## Problem to work on
Find every line in the records that contains the string "down" and copy each one in full. Matching is case-sensitive.

.....

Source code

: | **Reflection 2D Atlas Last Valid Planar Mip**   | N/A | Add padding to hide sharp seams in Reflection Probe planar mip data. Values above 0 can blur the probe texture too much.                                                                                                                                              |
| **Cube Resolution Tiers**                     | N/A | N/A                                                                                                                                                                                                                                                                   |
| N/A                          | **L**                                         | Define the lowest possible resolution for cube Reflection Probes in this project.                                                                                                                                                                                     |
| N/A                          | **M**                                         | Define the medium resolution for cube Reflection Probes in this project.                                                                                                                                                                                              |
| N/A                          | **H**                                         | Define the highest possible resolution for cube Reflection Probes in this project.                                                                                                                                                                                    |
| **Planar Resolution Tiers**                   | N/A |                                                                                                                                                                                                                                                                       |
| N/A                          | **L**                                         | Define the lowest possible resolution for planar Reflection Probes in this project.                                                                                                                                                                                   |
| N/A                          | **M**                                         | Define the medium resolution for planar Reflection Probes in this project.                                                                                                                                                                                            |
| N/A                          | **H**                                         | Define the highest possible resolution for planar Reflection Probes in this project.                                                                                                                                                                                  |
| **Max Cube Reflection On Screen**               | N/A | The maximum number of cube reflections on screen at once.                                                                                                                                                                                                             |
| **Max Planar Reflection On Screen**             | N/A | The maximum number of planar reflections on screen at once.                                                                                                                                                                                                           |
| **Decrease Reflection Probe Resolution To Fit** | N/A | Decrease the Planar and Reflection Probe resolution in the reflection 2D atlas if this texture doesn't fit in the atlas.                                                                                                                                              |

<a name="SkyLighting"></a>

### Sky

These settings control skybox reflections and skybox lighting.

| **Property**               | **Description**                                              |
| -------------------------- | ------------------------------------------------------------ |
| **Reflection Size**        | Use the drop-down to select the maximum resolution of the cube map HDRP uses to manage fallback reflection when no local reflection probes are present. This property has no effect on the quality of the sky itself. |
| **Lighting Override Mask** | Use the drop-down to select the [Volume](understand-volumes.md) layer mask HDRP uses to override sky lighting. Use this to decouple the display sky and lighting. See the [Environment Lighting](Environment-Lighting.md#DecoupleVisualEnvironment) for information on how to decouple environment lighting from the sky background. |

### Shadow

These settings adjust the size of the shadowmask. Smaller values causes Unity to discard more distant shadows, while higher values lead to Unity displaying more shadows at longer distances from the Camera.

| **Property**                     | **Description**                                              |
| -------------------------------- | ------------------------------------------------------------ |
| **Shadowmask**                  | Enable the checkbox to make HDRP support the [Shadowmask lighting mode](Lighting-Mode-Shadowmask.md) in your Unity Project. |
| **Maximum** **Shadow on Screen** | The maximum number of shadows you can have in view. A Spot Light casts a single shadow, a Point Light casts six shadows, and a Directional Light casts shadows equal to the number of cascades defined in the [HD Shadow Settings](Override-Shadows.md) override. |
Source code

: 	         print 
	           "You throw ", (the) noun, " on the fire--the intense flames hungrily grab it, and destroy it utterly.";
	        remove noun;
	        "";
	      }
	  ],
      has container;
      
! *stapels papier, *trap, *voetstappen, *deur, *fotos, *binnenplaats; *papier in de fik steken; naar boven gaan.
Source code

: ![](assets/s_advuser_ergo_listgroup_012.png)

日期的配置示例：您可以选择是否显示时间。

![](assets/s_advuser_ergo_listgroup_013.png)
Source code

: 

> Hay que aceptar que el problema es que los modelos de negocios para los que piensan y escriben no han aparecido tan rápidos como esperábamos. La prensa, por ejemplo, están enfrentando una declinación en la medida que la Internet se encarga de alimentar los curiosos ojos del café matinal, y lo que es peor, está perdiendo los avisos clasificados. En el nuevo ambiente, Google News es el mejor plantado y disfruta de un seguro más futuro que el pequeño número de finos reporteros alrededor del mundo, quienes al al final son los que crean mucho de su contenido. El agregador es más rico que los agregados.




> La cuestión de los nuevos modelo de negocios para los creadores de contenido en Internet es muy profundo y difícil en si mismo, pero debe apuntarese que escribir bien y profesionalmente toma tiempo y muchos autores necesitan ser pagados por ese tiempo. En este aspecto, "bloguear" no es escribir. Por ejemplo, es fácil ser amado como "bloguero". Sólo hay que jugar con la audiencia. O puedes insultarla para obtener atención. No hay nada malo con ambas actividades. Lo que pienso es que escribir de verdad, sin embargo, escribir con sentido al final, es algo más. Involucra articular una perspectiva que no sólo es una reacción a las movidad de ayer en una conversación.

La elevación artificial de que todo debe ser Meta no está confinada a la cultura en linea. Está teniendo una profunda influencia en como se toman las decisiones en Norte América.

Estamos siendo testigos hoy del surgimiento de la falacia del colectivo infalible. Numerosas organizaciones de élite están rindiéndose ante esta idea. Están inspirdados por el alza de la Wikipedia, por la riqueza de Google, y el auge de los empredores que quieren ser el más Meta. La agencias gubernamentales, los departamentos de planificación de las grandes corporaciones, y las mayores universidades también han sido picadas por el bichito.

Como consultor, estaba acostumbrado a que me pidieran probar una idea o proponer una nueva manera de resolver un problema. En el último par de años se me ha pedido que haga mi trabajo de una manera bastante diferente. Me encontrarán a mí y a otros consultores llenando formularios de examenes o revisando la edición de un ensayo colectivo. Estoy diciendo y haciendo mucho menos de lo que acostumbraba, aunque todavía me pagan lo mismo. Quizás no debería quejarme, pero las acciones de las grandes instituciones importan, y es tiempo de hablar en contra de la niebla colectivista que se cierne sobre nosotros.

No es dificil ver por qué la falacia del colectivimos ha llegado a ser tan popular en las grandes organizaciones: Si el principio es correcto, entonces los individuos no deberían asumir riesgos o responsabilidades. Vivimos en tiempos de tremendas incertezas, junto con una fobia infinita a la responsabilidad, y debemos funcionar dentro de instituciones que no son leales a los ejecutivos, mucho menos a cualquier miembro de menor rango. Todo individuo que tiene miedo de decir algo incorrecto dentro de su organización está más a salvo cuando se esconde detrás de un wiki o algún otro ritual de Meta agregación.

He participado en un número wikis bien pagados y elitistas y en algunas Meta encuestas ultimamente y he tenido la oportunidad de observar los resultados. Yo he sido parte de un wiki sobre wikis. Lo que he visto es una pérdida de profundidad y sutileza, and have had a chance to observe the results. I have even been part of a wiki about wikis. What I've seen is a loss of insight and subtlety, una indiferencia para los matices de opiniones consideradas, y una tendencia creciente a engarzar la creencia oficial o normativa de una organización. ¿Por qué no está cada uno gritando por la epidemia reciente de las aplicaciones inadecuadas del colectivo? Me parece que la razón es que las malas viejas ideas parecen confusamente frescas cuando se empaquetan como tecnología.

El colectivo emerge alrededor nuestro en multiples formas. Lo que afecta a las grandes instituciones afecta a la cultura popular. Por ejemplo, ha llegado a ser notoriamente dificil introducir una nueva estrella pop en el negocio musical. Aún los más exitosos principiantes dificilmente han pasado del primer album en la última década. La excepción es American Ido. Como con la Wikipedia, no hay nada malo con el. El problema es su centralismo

.....

## Solution for this task
| **Reflection Size**        | Use the drop-down to select the maximum resolution of the cube map HDRP uses to manage fallback reflection when no local reflection probes are present. This property has no effect on the quality of the sky itself. |
| **Lighting Override Mask** | Use the drop-down to select the [Volume](understand-volumes.md) layer mask HDRP uses to override sky lighting. Use this to decouple the display sky and lighting. See the [Environment Lighting](Environment-Lighting.md#DecoupleVisualEnvironment) for information on how to decouple environment lighting from the sky background. |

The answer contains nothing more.